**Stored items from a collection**
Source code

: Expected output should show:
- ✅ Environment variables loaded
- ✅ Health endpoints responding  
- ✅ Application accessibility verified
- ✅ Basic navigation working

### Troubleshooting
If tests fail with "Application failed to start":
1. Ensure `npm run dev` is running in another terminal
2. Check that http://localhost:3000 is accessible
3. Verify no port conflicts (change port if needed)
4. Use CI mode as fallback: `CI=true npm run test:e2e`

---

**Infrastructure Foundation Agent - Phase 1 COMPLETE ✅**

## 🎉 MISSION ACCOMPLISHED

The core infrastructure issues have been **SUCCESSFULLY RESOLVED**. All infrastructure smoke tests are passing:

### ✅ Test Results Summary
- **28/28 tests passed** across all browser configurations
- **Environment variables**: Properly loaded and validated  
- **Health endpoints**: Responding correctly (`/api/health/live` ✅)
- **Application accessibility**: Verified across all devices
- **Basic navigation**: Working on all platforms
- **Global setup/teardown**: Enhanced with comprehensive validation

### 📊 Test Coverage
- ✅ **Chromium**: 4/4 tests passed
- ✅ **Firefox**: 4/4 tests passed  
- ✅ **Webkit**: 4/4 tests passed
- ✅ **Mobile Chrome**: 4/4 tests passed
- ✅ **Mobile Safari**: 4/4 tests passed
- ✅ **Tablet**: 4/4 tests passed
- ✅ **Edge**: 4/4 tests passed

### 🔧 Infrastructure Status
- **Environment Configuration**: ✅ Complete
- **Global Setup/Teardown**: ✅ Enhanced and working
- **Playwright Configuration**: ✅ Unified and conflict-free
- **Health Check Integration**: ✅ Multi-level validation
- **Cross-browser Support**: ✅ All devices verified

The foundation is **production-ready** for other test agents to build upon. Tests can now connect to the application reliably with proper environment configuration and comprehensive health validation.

**About this task**
Every line above from the line with "1 COMPLETE ✅**" to the line with "- **Global Setup/Teardown**: ✅", inclusive, must be returned exactly; no other line belongs in the reply.

**Solution to the problem**
**Infrastructure Foundation Agent - Phase 1 COMPLETE ✅**

## 🎉 MISSION ACCOMPLISHED

The core infrastructure issues have been **SUCCESSFULLY RESOLVED**. All infrastructure smoke tests are passing:

### ✅ Test Results Summary
- **28/28 tests passed** across all browser configurations
- **Environment variables**: Properly loaded and validated  
- **Health endpoints**: Responding correctly (`/api/health/live` ✅)
- **Application accessibility**: Verified across all devices
- **Basic navigation**: Working on all platforms
- **Global setup/teardown**: Enhanced with comprehensive validation

### 📊 Test Coverage
- ✅ **Chromium**: 4/4 tests passed
- ✅ **Firefox**: 4/4 tests passed  
- ✅ **Webkit**: 4/4 tests passed
- ✅ **Mobile Chrome**: 4/4 tests passed
- ✅ **Mobile Safari**: 4/4 tests passed
- ✅ **Tablet**: 4/4 tests passed
- ✅ **Edge**: 4/4 tests passed

### 🔧 Infrastructure Status
- **Environment Configuration**: ✅ Complete
- **Global Setup/Teardown**: ✅ Enhanced and working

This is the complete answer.